Take the entries that follow and return exactly the lines from the one holding "T60, owner: НН -> МБ" through the one holding "T209, owner: НН -> МБ", both included. Nothing else is needed.

• _PROVIDED INFORMATION_:

..............................

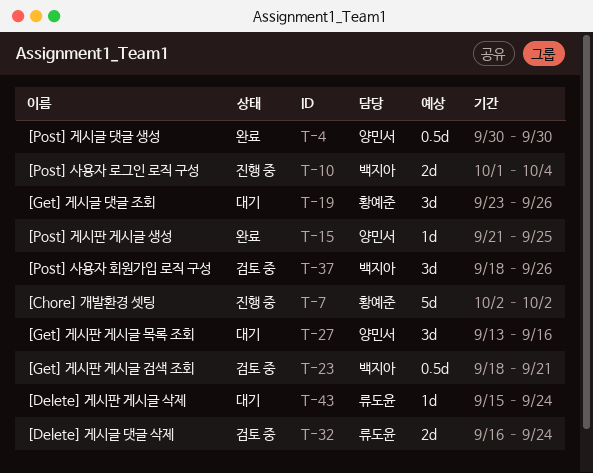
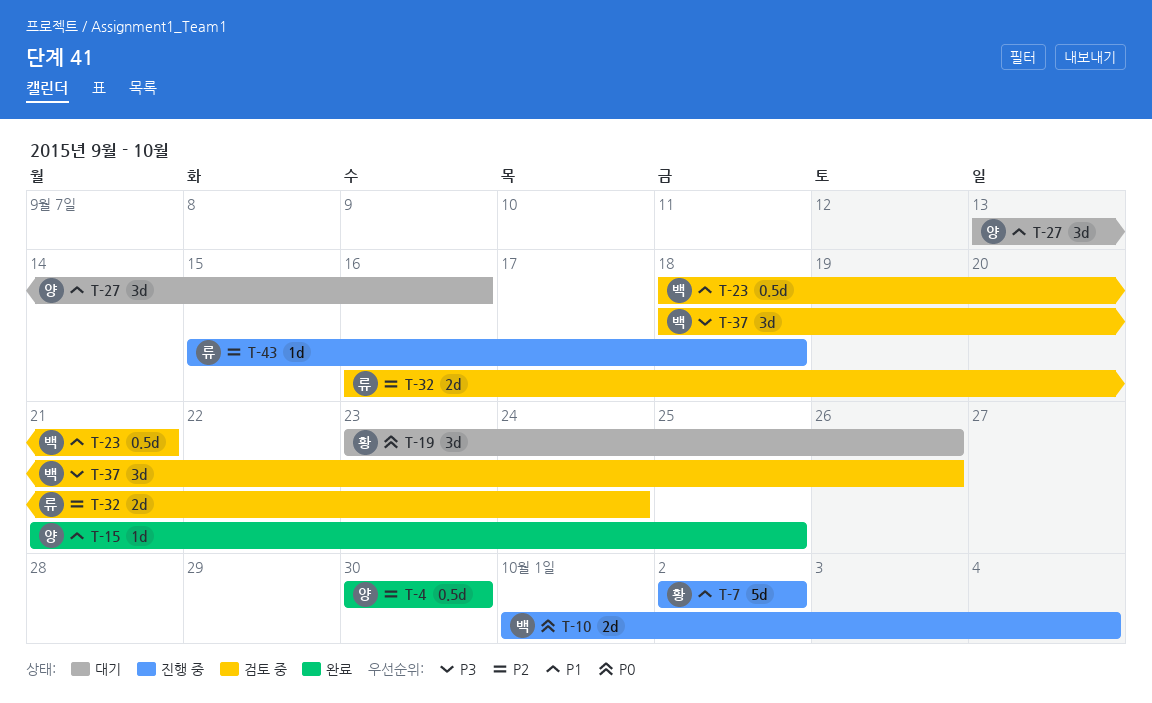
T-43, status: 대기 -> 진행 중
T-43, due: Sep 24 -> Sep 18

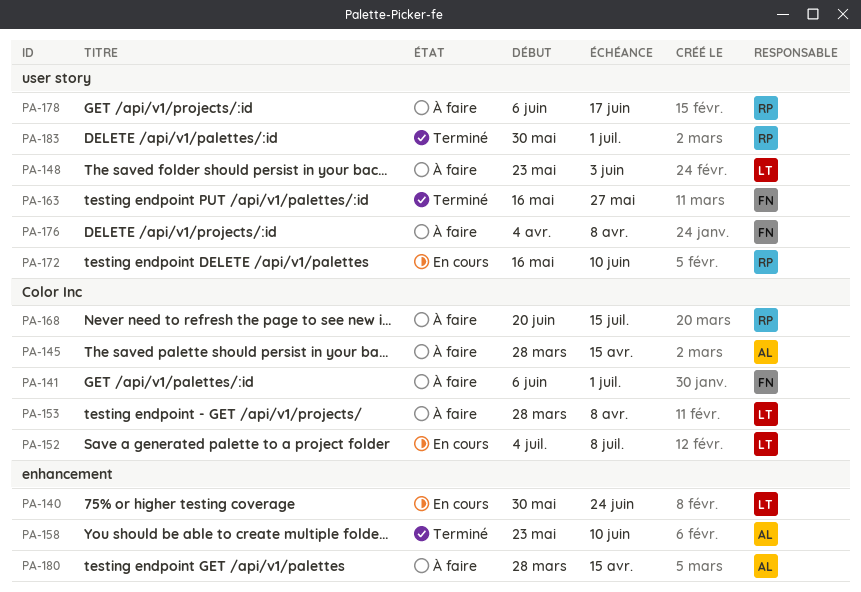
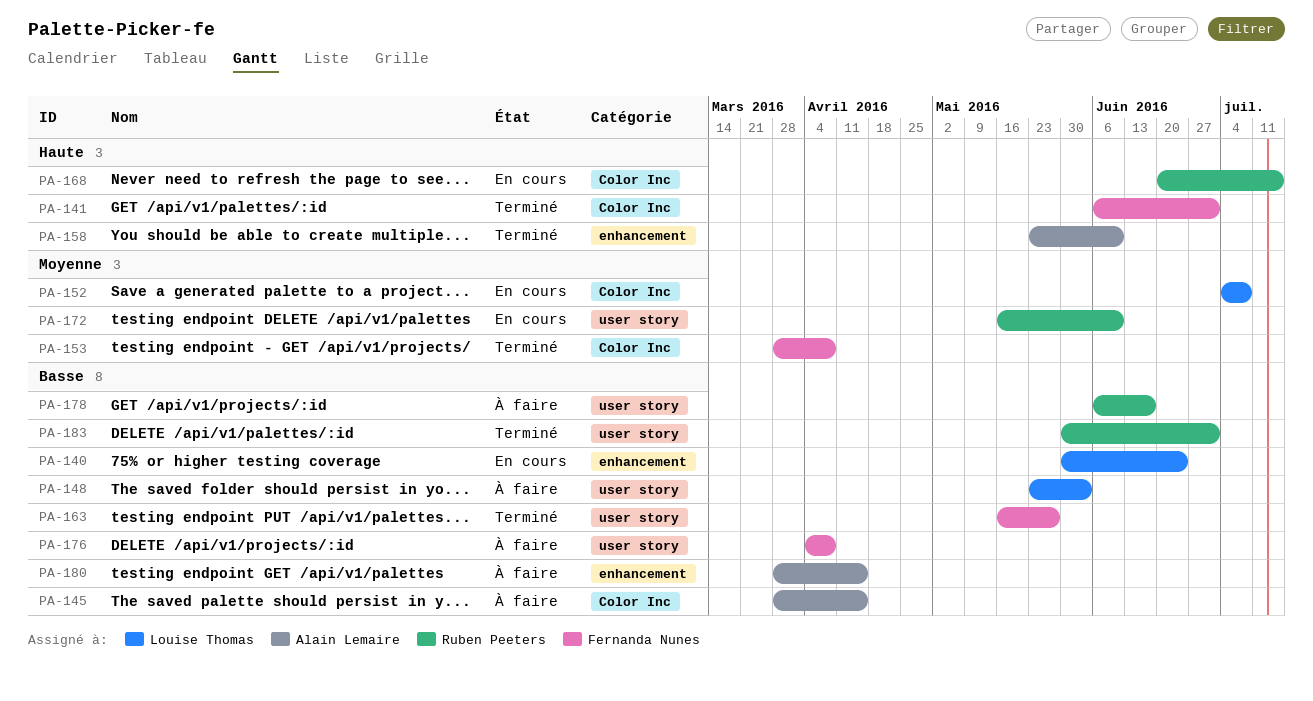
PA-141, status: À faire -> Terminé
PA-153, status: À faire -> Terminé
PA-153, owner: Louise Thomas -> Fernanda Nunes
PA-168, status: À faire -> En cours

..............................

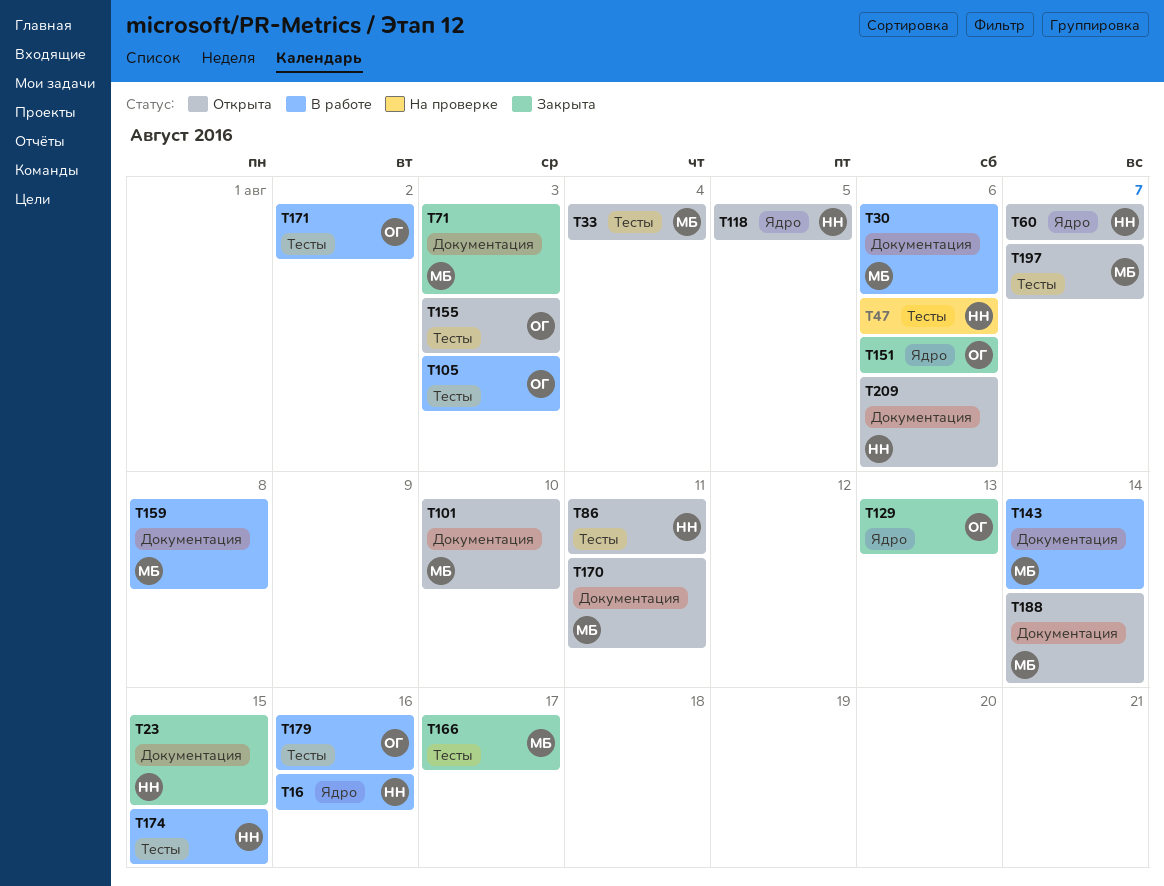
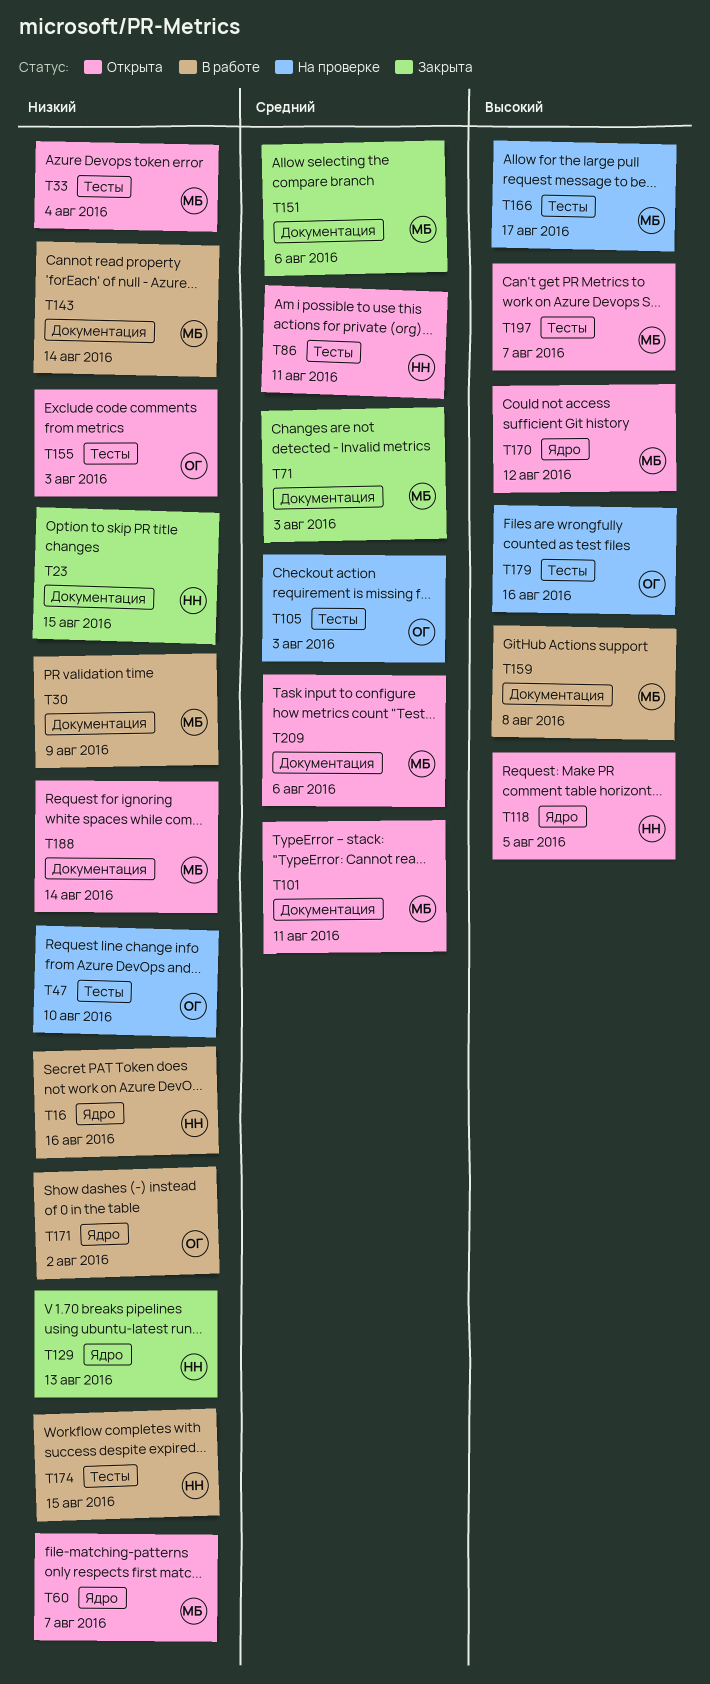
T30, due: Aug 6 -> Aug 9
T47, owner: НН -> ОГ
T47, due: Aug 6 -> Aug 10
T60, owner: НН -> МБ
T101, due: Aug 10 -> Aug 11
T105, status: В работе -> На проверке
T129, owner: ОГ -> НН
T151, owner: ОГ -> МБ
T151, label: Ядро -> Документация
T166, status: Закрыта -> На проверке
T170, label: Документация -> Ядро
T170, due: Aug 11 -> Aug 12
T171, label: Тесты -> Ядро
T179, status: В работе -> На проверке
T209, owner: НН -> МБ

..............................

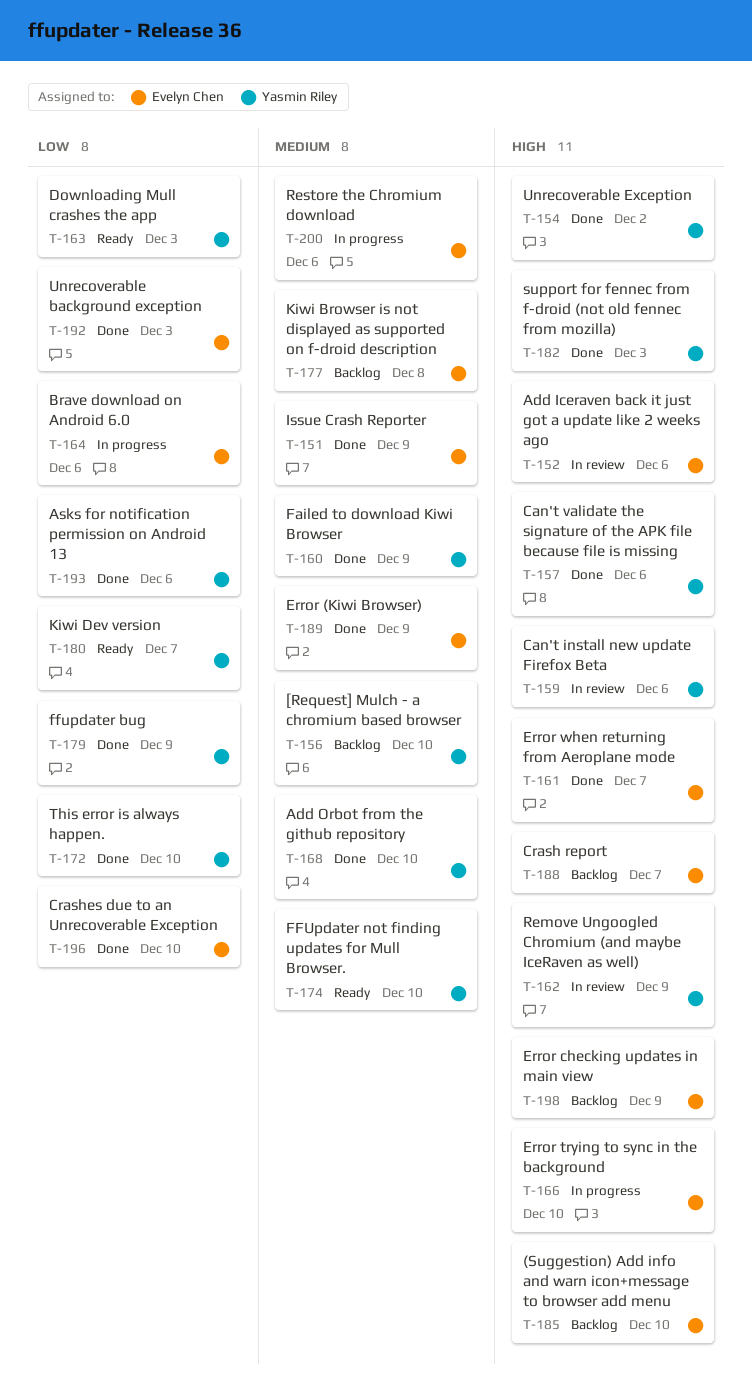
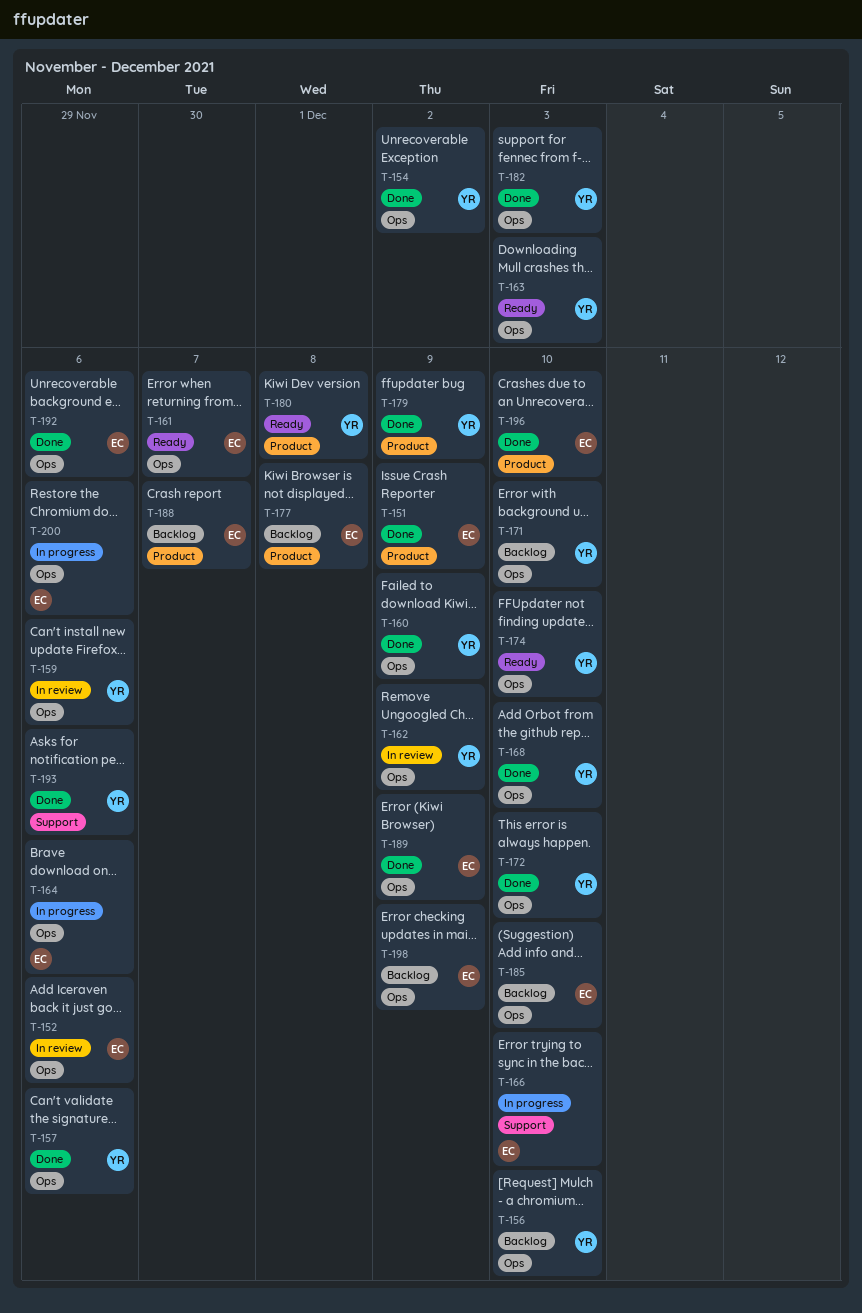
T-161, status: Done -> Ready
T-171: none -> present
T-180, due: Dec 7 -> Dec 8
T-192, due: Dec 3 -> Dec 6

..............................

• _OUTPUT OF THE TASK_:
T60, owner: НН -> МБ
T101, due: Aug 10 -> Aug 11
T105, status: В работе -> На проверке
T129, owner: ОГ -> НН
T151, owner: ОГ -> МБ
T151, label: Ядро -> Документация
T166, status: Закрыта -> На проверке
T170, label: Документация -> Ядро
T170, due: Aug 11 -> Aug 12
T171, label: Тесты -> Ядро
T179, status: В работе -> На проверке
T209, owner: НН -> МБ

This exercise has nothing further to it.